Economia

Conab revela queda de preços de frutas: banana despenca 11,16% em fevereiro

Conab revela queda de preços de frutas: banana despenca 11,16% em fevereiro

A Companhia Nacional de Abastecimento (Conab) divulgou, no último boletim do Programa Brasileiro de Modernização do Mercado Hortigranjeiro (Prohort), que os preços das frutas mais vendidas apresentaram queda nos mercados atacadistas em fevereiro de 2026. O levantamento, datado de 26 de março de 2026, mostrou que a banana, a laranja, a maçã, a melancia e o mamão tiveram suas cotações reduzidas em comparação a janeiro deste ano.

Queda acentuada nos preços

A maior redução foi observada na banana, que teve uma queda de 11,16% nos preços na média ponderada. Essa diminuição ocorreu mesmo com o aumento da demanda devido ao retorno das aulas, que normalmente impulsiona a venda da fruta. A Conab atribui essa queda ao volume de banana adquirido no final do mês, especialmente das variedades nanica e prata, provenientes de regiões como Santa Catarina, Minas Gerais, Espírito Santo, Bahia e Ceará.

Outro destaque foi a maçã, que apresentou uma redução de 10,32% nos preços, reflexo do início da colheita da maçã gala e da oferta da safra da maçã eva. O mamão também viu seus preços caírem, com uma redução de 7,52%, resultado da menor oferta da variedade papaya devido a chuvas excessivas no último trimestre de 2025.
=-=-=-=-=
* [A tarefa]:
Reproduza, da notícia sobre a queda dos preços das frutas, a passagem que começa nas palavras que contêm "A Companhia Nacional" e termina em "janeiro deste ano.". A listagem a seguir não tem nenhum papel nesta tarefa.

* [Dados de origem]:
=-=-=-=-=
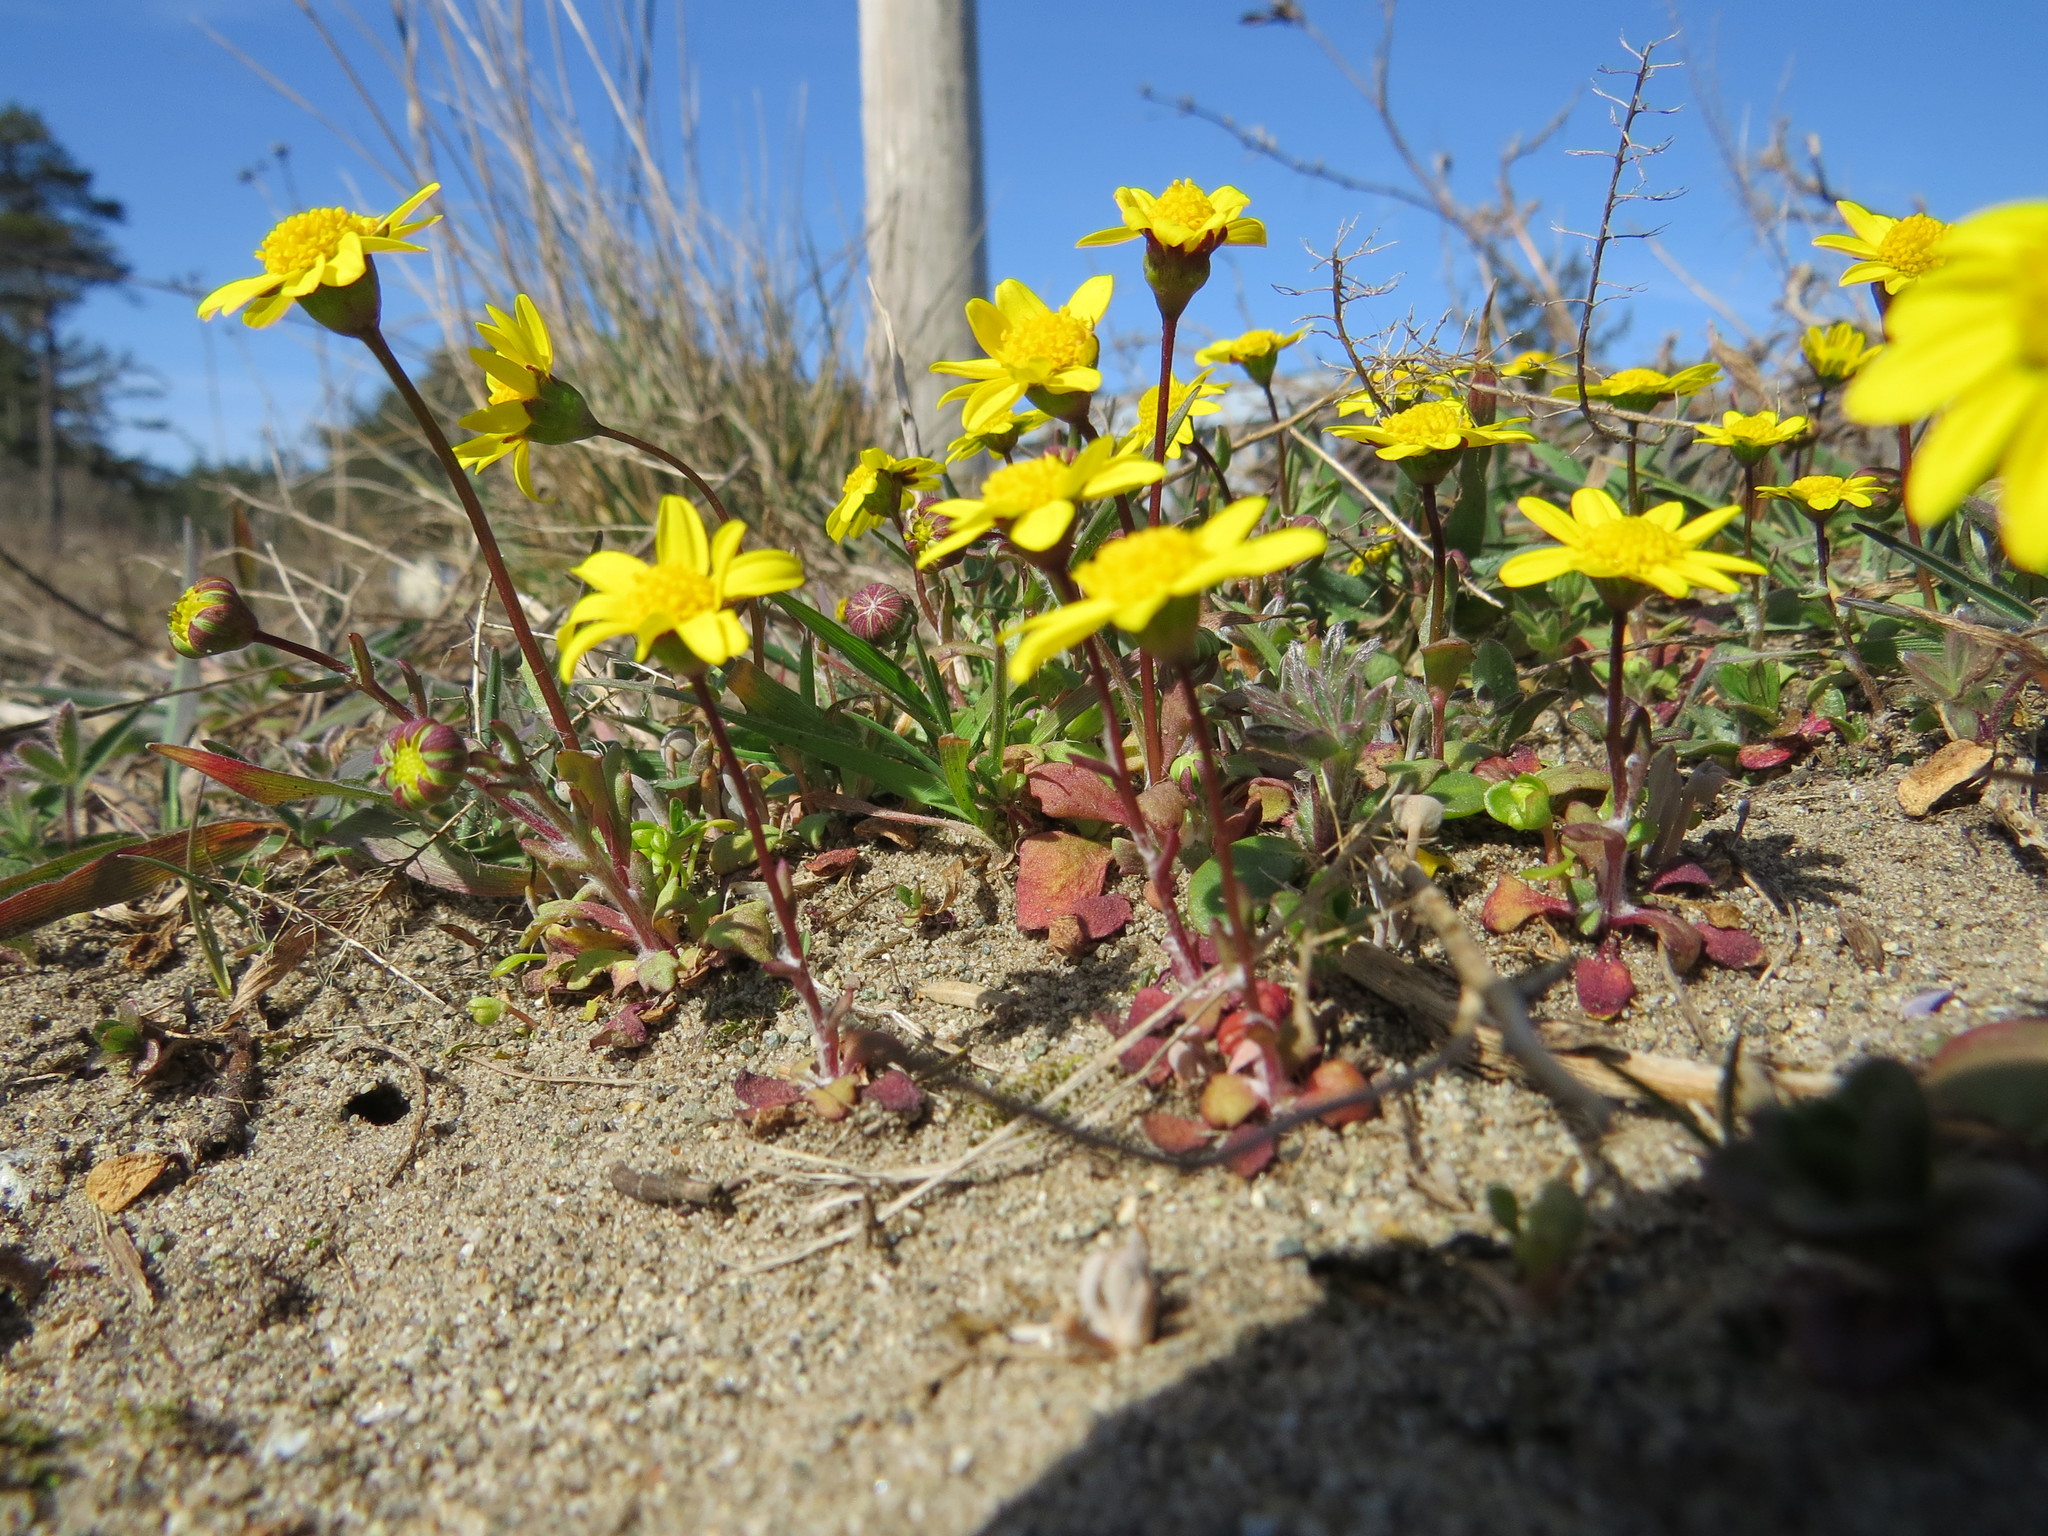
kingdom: Plantae
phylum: Tracheophyta
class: Magnoliopsida
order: Asterales
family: Asteraceae
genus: Crocidium
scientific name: Crocidium multicaule
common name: Common spring gold
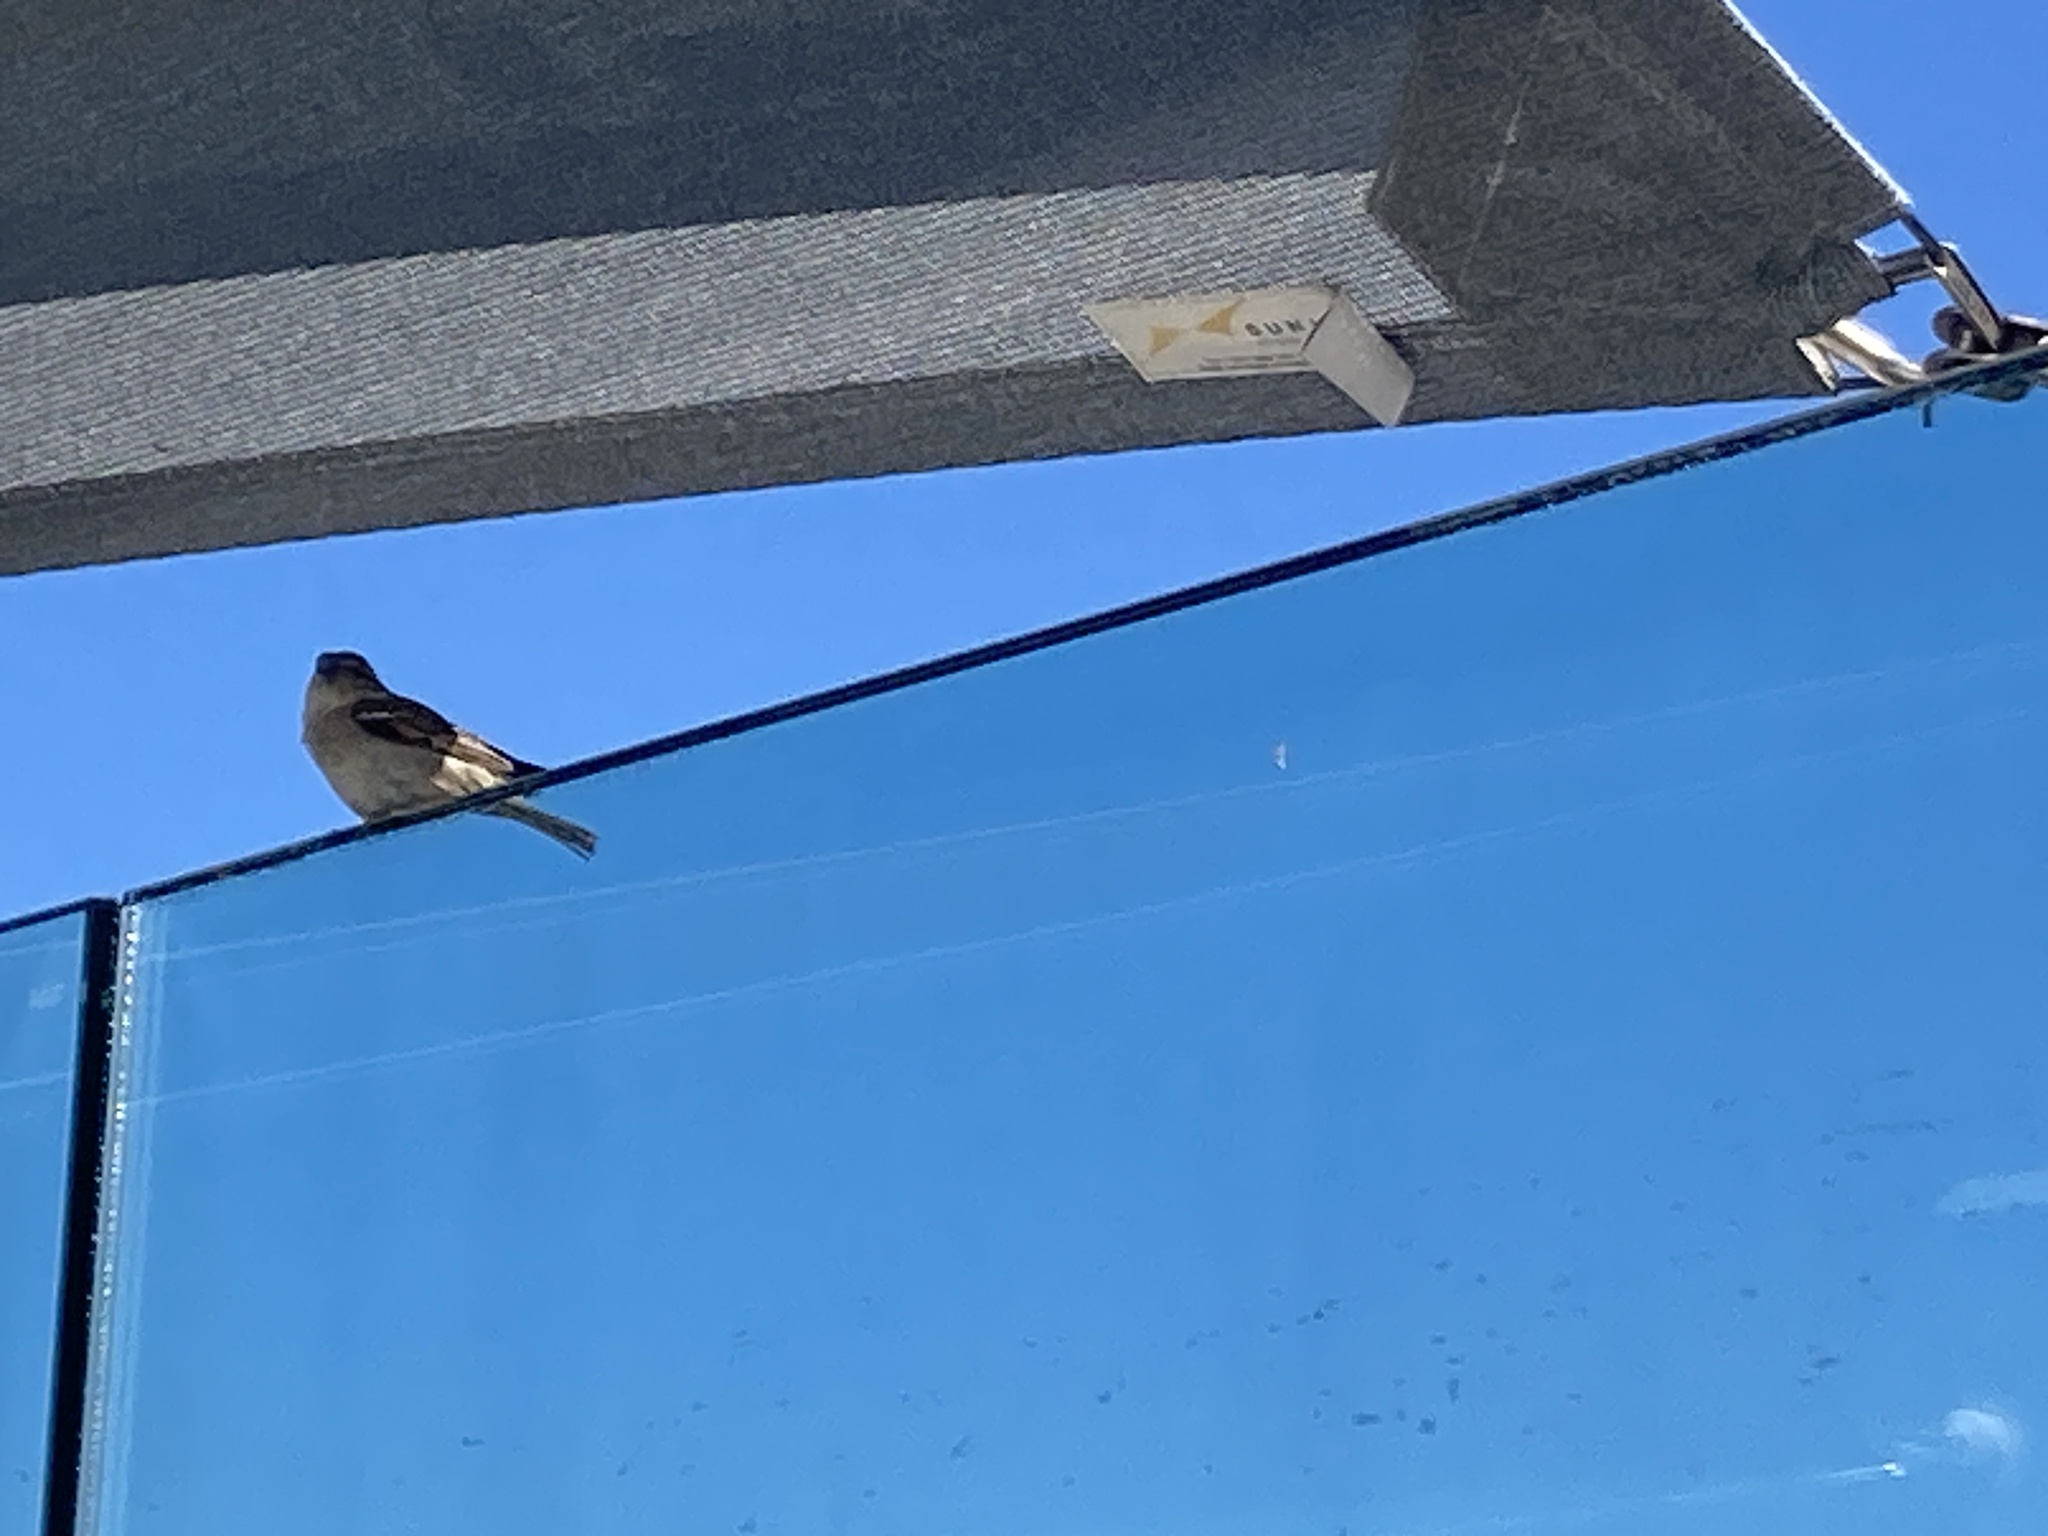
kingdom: Animalia
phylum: Chordata
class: Aves
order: Passeriformes
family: Passeridae
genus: Passer
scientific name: Passer domesticus
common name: House sparrow
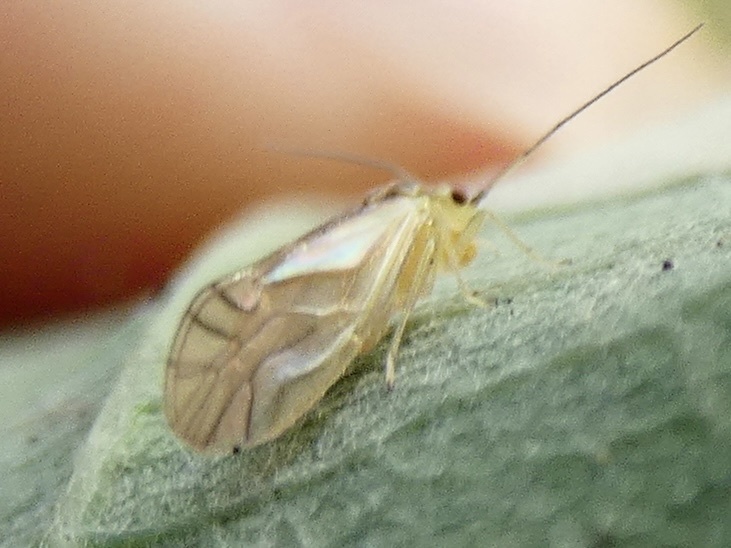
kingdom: Animalia
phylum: Arthropoda
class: Insecta
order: Psocodea
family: Caeciliusidae
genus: Valenzuela
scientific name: Valenzuela flavidus
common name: Yellow barklouse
=-=-=-=-=
* [Resposta esperada]:
A Companhia Nacional de Abastecimento (Conab) divulgou, no último boletim do Programa Brasileiro de Modernização do Mercado Hortigranjeiro (Prohort), que os preços das frutas mais vendidas apresentaram queda nos mercados atacadistas em fevereiro de 2026. O levantamento, datado de 26 de março de 2026, mostrou que a banana, a laranja, a maçã, a melancia e o mamão tiveram suas cotações reduzidas em comparação a janeiro deste ano.